§ **Data supplied**:

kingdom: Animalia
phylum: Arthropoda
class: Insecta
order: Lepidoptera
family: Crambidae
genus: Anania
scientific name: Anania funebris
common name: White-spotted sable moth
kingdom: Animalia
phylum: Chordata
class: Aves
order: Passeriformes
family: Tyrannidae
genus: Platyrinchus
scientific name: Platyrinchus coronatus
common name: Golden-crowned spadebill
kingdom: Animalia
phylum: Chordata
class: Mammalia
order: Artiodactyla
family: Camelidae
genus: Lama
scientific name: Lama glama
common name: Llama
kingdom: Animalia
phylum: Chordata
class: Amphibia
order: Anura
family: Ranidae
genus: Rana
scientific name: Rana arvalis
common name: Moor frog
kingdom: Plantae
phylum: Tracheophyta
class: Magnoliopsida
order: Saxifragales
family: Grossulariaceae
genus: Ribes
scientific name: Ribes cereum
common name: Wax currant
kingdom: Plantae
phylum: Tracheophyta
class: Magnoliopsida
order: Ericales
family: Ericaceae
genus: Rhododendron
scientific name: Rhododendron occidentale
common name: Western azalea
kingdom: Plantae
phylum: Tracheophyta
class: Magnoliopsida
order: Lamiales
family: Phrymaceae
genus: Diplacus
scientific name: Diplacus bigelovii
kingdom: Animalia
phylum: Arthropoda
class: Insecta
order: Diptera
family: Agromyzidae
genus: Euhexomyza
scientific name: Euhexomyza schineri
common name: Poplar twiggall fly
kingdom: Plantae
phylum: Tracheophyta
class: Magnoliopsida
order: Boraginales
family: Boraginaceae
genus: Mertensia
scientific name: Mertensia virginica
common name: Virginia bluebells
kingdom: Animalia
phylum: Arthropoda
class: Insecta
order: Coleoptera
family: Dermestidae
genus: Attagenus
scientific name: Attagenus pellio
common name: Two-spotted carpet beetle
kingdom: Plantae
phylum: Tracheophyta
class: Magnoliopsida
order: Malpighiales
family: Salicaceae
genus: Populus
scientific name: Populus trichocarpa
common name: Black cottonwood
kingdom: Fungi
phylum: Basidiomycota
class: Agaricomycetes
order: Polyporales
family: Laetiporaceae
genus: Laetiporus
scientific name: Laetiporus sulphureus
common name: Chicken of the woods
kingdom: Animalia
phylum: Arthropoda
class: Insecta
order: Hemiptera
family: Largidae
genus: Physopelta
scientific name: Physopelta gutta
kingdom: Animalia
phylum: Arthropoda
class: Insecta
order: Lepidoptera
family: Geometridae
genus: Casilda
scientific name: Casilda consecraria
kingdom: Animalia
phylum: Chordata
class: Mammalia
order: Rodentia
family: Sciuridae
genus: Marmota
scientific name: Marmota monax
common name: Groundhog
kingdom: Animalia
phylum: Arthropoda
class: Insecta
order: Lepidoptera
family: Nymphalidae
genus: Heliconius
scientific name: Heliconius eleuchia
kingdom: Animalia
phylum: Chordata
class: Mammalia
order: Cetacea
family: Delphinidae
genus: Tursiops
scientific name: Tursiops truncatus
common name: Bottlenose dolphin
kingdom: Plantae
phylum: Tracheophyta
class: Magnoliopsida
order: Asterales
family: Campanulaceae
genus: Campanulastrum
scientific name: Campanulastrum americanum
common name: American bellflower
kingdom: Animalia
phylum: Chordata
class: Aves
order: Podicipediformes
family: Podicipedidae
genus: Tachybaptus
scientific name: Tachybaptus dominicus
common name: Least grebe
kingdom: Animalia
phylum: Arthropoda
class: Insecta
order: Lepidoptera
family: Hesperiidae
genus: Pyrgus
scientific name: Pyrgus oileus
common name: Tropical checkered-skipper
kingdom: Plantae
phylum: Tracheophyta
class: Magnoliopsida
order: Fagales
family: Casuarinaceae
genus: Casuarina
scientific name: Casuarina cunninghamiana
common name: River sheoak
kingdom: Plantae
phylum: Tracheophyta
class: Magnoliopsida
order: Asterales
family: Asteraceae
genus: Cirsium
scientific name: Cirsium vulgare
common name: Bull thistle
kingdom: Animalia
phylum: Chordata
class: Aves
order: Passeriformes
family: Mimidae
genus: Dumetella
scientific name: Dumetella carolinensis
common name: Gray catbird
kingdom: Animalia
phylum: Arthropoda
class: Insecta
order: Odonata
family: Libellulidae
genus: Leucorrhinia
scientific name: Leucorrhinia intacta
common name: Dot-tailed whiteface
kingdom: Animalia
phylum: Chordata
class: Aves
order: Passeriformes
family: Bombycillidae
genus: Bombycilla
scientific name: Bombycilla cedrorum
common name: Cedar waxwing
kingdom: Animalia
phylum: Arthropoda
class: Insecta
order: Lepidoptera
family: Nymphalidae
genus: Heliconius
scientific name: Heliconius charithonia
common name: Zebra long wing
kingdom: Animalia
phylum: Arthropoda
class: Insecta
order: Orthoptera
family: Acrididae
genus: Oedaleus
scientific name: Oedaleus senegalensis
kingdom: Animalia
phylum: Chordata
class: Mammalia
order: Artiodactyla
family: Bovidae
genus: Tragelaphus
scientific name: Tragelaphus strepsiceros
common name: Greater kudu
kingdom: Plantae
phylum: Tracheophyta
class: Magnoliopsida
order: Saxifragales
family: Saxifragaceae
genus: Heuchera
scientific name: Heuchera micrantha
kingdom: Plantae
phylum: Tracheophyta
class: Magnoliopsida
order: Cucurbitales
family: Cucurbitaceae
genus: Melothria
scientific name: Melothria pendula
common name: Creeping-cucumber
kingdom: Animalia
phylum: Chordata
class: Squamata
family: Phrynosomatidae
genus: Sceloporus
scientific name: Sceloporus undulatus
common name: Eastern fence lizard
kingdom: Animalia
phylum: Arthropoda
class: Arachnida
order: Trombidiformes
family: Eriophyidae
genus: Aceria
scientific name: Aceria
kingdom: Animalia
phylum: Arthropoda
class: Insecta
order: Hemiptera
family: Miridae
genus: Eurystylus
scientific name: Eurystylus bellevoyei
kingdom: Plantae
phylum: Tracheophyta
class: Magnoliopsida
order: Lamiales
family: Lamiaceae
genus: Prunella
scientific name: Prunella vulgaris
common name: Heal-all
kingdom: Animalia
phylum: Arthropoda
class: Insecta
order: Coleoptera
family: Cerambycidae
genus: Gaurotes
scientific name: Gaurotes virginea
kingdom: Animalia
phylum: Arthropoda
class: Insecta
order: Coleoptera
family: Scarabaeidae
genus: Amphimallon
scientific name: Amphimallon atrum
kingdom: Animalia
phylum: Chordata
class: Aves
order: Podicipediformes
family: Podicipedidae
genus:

§ **Instruction**: Set out every line of the listing as a Markdown table with two columns, Number and Text. Number the rows in order in the first column, put each line in the second, and leave out blank lines.

§ **Task answer**:
| Number | Text |
|---|---|
| 1 | kingdom: Animalia |
| 2 | phylum: Arthropoda |
| 3 | class: Insecta |
| 4 | order: Lepidoptera |
| 5 | family: Crambidae |
| 6 | genus: Anania |
| 7 | scientific name: Anania funebris |
| 8 | common name: White-spotted sable moth |
| 9 | kingdom: Animalia |
| 10 | phylum: Chordata |
| 11 | class: Aves |
| 12 | order: Passeriformes |
| 13 | family: Tyrannidae |
| 14 | genus: Platyrinchus |
| 15 | scientific name: Platyrinchus coronatus |
| 16 | common name: Golden-crowned spadebill |
| 17 | kingdom: Animalia |
| 18 | phylum: Chordata |
| 19 | class: Mammalia |
| 20 | order: Artiodactyla |
| 21 | family: Camelidae |
| 22 | genus: Lama |
| 23 | scientific name: Lama glama |
| 24 | common name: Llama |
| 25 | kingdom: Animalia |
| 26 | phylum: Chordata |
| 27 | class: Amphibia |
| 28 | order: Anura |
| 29 | family: Ranidae |
| 30 | genus: Rana |
| 31 | scientific name: Rana arvalis |
| 32 | common name: Moor frog |
| 33 | kingdom: Plantae |
| 34 | phylum: Tracheophyta |
| 35 | class: Magnoliopsida |
| 36 | order: Saxifragales |
| 37 | family: Grossulariaceae |
| 38 | genus: Ribes |
| 39 | scientific name: Ribes cereum |
| 40 | common name: Wax currant |
| 41 | kingdom: Plantae |
| 42 | phylum: Tracheophyta |
| 43 | class: Magnoliopsida |
| 44 | order: Ericales |
| 45 | family: Ericaceae |
| 46 | genus: Rhododendron |
| 47 | scientific name: Rhododendron occidentale |
| 48 | common name: Western azalea |
| 49 | kingdom: Plantae |
| 50 | phylum: Tracheophyta |
| 51 | class: Magnoliopsida |
| 52 | order: Lamiales |
| 53 | family: Phrymaceae |
| 54 | genus: Diplacus |
| 55 | scientific name: Diplacus bigelovii |
| 56 | kingdom: Animalia |
| 57 | phylum: Arthropoda |
| 58 | class: Insecta |
| 59 | order: Diptera |
| 60 | family: Agromyzidae |
| 61 | genus: Euhexomyza |
| 62 | scientific name: Euhexomyza schineri |
| 63 | common name: Poplar twiggall fly |
| 64 | kingdom: Plantae |
| 65 | phylum: Tracheophyta |
| 66 | class: Magnoliopsida |
| 67 | order: Boraginales |
| 68 | family: Boraginaceae |
| 69 | genus: Mertensia |
| 70 | scientific name: Mertensia virginica |
| 71 | common name: Virginia bluebells |
| 72 | kingdom: Animalia |
| 73 | phylum: Arthropoda |
| 74 | class: Insecta |
| 75 | order: Coleoptera |
| 76 | family: Dermestidae |
| 77 | genus: Attagenus |
| 78 | scientific name: Attagenus pellio |
| 79 | common name: Two-spotted carpet beetle |
| 80 | kingdom: Plantae |
| 81 | phylum: Tracheophyta |
| 82 | class: Magnoliopsida |
| 83 | order: Malpighiales |
| 84 | family: Salicaceae |
| 85 | genus: Populus |
| 86 | scientific name: Populus trichocarpa |
| 87 | common name: Black cottonwood |
| 88 | kingdom: Fungi |
| 89 | phylum: Basidiomycota |
| 90 | class: Agaricomycetes |
| 91 | order: Polyporales |
| 92 | family: Laetiporaceae |
| 93 | genus: Laetiporus |
| 94 | scientific name: Laetiporus sulphureus |
| 95 | common name: Chicken of the woods |
| 96 | kingdom: Animalia |
| 97 | phylum: Arthropoda |
| 98 | class: Insecta |
| 99 | order: Hemiptera |
| 100 | family: Largidae |
| 101 | genus: Physopelta |
| 102 | scientific name: Physopelta gutta |
| 103 | kingdom: Animalia |
| 104 | phylum: Arthropoda |
| 105 | class: Insecta |
| 106 | order: Lepidoptera |
| 107 | family: Geometridae |
| 108 | genus: Casilda |
| 109 | scientific name: Casilda consecraria |
| 110 | kingdom: Animalia |
| 111 | phylum: Chordata |
| 112 | class: Mammalia |
| 113 | order: Rodentia |
| 114 | family: Sciuridae |
| 115 | genus: Marmota |
| 116 | scientific name: Marmota monax |
| 117 | common name: Groundhog |
| 118 | kingdom: Animalia |
| 119 | phylum: Arthropoda |
| 120 | class: Insecta |
| 121 | order: Lepidoptera |
| 122 | family: Nymphalidae |
| 123 | genus: Heliconius |
| 124 | scientific name: Heliconius eleuchia |
| 125 | kingdom: Animalia |
| 126 | phylum: Chordata |
| 127 | class: Mammalia |
| 128 | order: Cetacea |
| 129 | family: Delphinidae |
| 130 | genus: Tursiops |
| 131 | scientific name: Tursiops truncatus |
| 132 | common name: Bottlenose dolphin |
| 133 | kingdom: Plantae |
| 134 | phylum: Tracheophyta |
| 135 | class: Magnoliopsida |
| 136 | order: Asterales |
| 137 | family: Campanulaceae |
| 138 | genus: Campanulastrum |
| 139 | scientific name: Campanulastrum americanum |
| 140 | common name: American bellflower |
| 141 | kingdom: Animalia |
| 142 | phylum: Chordata |
| 143 | class: Aves |
| 144 | order: Podicipediformes |
| 145 | family: Podicipedidae |
| 146 | genus: Tachybaptus |
| 147 | scientific name: Tachybaptus dominicus |
| 148 | common name: Least grebe |
| 149 | kingdom: Animalia |
| 150 | phylum: Arthropoda |
| 151 | class: Insecta |
| 152 | order: Lepidoptera |
| 153 | family: Hesperiidae |
| 154 | genus: Pyrgus |
| 155 | scientific name: Pyrgus oileus |
| 156 | common name: Tropical checkered-skipper |
| 157 | kingdom: Plantae |
| 158 | phylum: Tracheophyta |
| 159 | class: Magnoliopsida |
| 160 | order: Fagales |
| 161 | family: Casuarinaceae |
| 162 | genus: Casuarina |
| 163 | scientific name: Casuarina cunninghamiana |
| 164 | common name: River sheoak |
| 165 | kingdom: Plantae |
| 166 | phylum: Tracheophyta |
| 167 | class: Magnoliopsida |
| 168 | order: Asterales |
| 169 | family: Asteraceae |
| 170 | genus: Cirsium |
| 171 | scientific name: Cirsium vulgare |
| 172 | common name: Bull thistle |
| 173 | kingdom: Animalia |
| 174 | phylum: Chordata |
| 175 | class: Aves |
| 176 | order: Passeriformes |
| 177 | family: Mimidae |
| 178 | genus: Dumetella |
| 179 | scientific name: Dumetella carolinensis |
| 180 | common name: Gray catbird |
| 181 | kingdom: Animalia |
| 182 | phylum: Arthropoda |
| 183 | class: Insecta |
| 184 | order: Odonata |
| 185 | family: Libellulidae |
| 186 | genus: Leucorrhinia |
| 187 | scientific name: Leucorrhinia intacta |
| 188 | common name: Dot-tailed whiteface |
| 189 | kingdom: Animalia |
| 190 | phylum: Chordata |
| 191 | class: Aves |
| 192 | order: Passeriformes |
| 193 | family: Bombycillidae |
| 194 | genus: Bombycilla |
| 195 | scientific name: Bombycilla cedrorum |
| 196 | common name: Cedar waxwing |
| 197 | kingdom: Animalia |
| 198 | phylum: Arthropoda |
| 199 | class: Insecta |
| 200 | order: Lepidoptera |
| 201 | family: Nymphalidae |
| 202 | genus: Heliconius |
| 203 | scientific name: Heliconius charithonia |
| 204 | common name: Zebra long wing |
| 205 | kingdom: Animalia |
| 206 | phylum: Arthropoda |
| 207 | class: Insecta |
| 208 | order: Orthoptera |
| 209 | family: Acrididae |
| 210 | genus: Oedaleus |
| 211 | scientific name: Oedaleus senegalensis |
| 212 | kingdom: Animalia |
| 213 | phylum: Chordata |
| 214 | class: Mammalia |
| 215 | order: Artiodactyla |
| 216 | family: Bovidae |
| 217 | genus: Tragelaphus |
| 218 | scientific name: Tragelaphus strepsiceros |
| 219 | common name: Greater kudu |
| 220 | kingdom: Plantae |
| 221 | phylum: Tracheophyta |
| 222 | class: Magnoliopsida |
| 223 | order: Saxifragales |
| 224 | family: Saxifragaceae |
| 225 | genus: Heuchera |
| 226 | scientific name: Heuchera micrantha |
| 227 | kingdom: Plantae |
| 228 | phylum: Tracheophyta |
| 229 | class: Magnoliopsida |
| 230 | order: Cucurbitales |
| 231 | family: Cucurbitaceae |
| 232 | genus: Melothria |
| 233 | scientific name: Melothria pendula |
| 234 | common name: Creeping-cucumber |
| 235 | kingdom: Animalia |
| 236 | phylum: Chordata |
| 237 | class: Squamata |
| 238 | family: Phrynosomatidae |
| 239 | genus: Sceloporus |
| 240 | scientific name: Sceloporus undulatus |
| 241 | common name: Eastern fence lizard |
| 242 | kingdom: Animalia |
| 243 | phylum: Arthropoda |
| 244 | class: Arachnida |
| 245 | order: Trombidiformes |
| 246 | family: Eriophyidae |
| 247 | genus: Aceria |
| 248 | scientific name: Aceria |
| 249 | kingdom: Animalia |
| 250 | phylum: Arthropoda |
| 251 | class: Insecta |
| 252 | order: Hemiptera |
| 253 | family: Miridae |
| 254 | genus: Eurystylus |
| 255 | scientific name: Eurystylus bellevoyei |
| 256 | kingdom: Plantae |
| 257 | phylum: Tracheophyta |
| 258 | class: Magnoliopsida |
| 259 | order: Lamiales |
| 260 | family: Lamiaceae |
| 261 | genus: Prunella |
| 262 | scientific name: Prunella vulgaris |
| 263 | common name: Heal-all |
| 264 | kingdom: Animalia |
| 265 | phylum: Arthropoda |
| 266 | class: Insecta |
| 267 | order: Coleoptera |
| 268 | family: Cerambycidae |
| 269 | genus: Gaurotes |
| 270 | scientific name: Gaurotes virginea |
| 271 | kingdom: Animalia |
| 272 | phylum: Arthropoda |
| 273 | class: Insecta |
| 274 | order: Coleoptera |
| 275 | family: Scarabaeidae |
| 276 | genus: Amphimallon |
| 277 | scientific name: Amphimallon atrum |
| 278 | kingdom: Animalia |
| 279 | phylum: Chordata |
| 280 | class: Aves |
| 281 | order: Podicipediformes |
| 282 | family: Podicipedidae |
| 283 | genus: |